When to Use Calendar Syncing
- You manage separate personal and work calendars
- You have multiple client accounts or work for more than one organization, and need extra privacy
- Your team uses mixed calendar platforms (e.g. half on Outlook, half on Google)
- You want to avoid manual updates and calendar juggling
Sharing vs Syncing Comparison Table
Calendar Sharing
Calendar Syncing
Primary Purpose
Give others direct access to view or manage your calendar
Keep multiple calendars updated with the same events across platforms
Who It’s For
People who want to share one calendar with a few others
People managing more than one calendar (e.g., work + personal)
Platforms Supported
Usually works best within the same platform (e.g. Google-to-Google)
Works across platforms (Google, Outlook, Apple, etc.)
Real-Time Updates
Only updates the shared calendar when you make changes
Automatically updates all connected calendars, nearly instantly
Sync Direction
One-way (others can view or edit your calendar)

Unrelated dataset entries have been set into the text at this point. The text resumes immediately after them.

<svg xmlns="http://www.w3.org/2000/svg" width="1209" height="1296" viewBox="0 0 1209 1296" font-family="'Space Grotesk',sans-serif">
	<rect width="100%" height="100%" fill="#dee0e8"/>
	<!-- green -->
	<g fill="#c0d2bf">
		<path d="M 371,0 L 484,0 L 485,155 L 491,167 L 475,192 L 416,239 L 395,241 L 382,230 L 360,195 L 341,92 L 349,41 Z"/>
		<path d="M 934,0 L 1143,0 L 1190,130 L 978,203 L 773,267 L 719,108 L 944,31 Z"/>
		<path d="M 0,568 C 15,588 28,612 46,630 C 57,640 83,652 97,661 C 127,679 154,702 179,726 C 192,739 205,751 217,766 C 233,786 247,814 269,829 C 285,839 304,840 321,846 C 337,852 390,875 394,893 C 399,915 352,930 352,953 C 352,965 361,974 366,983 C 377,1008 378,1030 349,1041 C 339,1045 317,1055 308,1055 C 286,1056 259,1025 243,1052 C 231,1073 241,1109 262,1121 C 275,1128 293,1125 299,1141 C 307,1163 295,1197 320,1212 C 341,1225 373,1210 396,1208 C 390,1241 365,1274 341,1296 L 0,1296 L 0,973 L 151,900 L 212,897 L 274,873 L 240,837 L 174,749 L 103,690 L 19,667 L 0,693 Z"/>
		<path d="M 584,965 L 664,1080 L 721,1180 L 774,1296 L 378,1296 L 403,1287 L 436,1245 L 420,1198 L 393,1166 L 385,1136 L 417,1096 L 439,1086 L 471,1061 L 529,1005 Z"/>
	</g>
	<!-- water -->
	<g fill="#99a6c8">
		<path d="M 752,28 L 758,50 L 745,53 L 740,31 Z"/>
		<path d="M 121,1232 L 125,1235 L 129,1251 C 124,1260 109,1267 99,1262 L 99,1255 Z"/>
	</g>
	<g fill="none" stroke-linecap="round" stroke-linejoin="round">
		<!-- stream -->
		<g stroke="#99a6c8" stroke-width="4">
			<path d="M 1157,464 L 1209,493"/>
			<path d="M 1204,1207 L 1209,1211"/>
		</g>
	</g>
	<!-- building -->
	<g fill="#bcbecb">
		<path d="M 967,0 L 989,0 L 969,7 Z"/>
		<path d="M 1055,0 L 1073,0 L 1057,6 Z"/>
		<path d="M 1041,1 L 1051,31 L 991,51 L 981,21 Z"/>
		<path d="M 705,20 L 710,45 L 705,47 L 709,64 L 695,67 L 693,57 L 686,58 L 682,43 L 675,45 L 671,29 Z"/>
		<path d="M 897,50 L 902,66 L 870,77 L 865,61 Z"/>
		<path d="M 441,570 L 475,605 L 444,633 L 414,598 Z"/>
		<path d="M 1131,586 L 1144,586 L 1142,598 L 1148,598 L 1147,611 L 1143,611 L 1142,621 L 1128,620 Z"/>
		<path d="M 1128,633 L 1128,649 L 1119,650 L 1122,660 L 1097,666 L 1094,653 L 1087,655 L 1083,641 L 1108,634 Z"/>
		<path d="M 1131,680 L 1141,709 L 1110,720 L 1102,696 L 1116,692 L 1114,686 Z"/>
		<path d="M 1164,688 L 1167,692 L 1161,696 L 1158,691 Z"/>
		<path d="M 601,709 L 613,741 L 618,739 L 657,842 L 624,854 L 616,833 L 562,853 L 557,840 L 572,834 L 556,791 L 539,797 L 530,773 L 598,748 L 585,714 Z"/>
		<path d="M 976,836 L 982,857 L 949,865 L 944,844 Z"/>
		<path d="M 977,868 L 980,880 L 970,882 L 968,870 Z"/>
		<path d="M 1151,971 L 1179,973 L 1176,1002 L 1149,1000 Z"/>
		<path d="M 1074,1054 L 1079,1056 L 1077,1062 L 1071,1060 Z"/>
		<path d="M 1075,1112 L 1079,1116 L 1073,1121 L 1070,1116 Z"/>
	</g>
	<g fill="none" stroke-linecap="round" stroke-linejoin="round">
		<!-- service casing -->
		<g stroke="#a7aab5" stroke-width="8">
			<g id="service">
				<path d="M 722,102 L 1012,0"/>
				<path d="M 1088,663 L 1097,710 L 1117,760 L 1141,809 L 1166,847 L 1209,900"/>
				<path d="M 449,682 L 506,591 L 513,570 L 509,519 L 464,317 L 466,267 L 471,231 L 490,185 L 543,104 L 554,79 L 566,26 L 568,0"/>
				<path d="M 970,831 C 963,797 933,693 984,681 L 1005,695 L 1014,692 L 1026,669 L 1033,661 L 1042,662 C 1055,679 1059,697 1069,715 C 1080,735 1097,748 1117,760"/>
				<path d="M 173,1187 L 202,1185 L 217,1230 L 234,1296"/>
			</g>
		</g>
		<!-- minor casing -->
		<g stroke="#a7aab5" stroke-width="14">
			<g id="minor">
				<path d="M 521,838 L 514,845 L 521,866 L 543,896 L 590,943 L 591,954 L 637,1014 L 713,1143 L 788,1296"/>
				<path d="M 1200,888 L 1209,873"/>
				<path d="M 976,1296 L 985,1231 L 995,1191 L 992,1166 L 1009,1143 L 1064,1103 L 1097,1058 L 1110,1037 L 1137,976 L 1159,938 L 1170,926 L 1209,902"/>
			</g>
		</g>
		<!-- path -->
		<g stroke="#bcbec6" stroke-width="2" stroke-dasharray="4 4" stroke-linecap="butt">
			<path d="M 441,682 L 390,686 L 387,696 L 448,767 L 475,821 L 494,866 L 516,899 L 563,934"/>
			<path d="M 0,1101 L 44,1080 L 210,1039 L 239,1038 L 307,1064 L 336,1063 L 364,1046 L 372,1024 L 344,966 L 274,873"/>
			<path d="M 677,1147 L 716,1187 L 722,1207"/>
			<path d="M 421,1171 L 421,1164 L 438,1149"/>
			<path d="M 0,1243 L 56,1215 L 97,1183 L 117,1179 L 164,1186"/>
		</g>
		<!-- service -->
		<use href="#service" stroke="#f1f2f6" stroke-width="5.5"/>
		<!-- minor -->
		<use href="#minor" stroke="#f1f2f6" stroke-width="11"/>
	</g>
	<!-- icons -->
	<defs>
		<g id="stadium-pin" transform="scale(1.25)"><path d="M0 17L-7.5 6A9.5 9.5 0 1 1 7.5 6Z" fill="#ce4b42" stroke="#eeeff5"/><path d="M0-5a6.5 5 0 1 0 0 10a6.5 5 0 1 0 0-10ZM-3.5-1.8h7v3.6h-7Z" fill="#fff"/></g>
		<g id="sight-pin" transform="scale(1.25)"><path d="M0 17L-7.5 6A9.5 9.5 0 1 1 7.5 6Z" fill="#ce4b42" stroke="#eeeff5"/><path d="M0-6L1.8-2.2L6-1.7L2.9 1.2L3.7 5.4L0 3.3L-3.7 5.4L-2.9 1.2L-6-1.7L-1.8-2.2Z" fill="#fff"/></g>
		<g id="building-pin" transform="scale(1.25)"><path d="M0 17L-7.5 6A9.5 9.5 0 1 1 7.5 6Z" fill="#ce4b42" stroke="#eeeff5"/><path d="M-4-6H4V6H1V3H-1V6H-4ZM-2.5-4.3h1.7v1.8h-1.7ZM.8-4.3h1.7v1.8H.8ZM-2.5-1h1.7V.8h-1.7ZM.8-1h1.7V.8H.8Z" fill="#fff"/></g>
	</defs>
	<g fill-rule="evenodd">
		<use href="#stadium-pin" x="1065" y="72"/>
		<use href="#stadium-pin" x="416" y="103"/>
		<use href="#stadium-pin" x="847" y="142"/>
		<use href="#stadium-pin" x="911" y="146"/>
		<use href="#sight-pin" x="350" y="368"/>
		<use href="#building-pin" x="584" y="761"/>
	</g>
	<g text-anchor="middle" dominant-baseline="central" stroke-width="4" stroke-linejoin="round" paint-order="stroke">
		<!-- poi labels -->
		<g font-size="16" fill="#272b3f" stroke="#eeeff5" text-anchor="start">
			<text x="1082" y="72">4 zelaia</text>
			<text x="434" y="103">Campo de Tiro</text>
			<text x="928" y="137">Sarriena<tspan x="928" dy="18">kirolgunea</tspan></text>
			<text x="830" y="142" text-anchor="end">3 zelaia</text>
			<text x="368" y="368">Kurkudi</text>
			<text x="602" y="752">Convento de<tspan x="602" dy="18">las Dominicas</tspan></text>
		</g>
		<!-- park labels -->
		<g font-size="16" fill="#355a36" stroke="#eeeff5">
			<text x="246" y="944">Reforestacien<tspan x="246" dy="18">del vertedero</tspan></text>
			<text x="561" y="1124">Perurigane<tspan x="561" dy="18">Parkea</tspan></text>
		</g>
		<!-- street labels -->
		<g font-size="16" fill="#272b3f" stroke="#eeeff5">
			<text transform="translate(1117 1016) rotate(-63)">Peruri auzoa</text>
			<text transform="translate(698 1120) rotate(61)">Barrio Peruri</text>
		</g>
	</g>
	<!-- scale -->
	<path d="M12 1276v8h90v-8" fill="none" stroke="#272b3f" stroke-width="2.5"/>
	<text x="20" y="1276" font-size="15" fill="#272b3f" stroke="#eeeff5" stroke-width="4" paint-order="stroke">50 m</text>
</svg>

One-way or two-way (your calendars mirror each other)
Privacy Controls
Limited control, can expose full event details unless adjusted manually
Strong control, you can sync only free/busy, specific calendars, or filtered events, or all
Manual Effort Required
Requires you to manage who has access and what they see
Once set up, syncing happens in the background automatically
Works With Multiple Accounts
Not often, it’s designed for single calendar access
Yes, it's ideal for managing multiple accounts or roles
Best Use Cases
Assistant scheduling, immediate team visibility, close family coordination
Freelancers, remote teams, people with separate work and personal calendars, large families
Prevents Double-Booking?
No, unless others are watching your calendar closely
Yes, syncing keeps all your availability aligned across all platforms
Setup Complexity
Fairly easy, share with an email and set permission level for the person
Slightly more involved, requires a sync tool like CalendarBridge, to set it and forget it.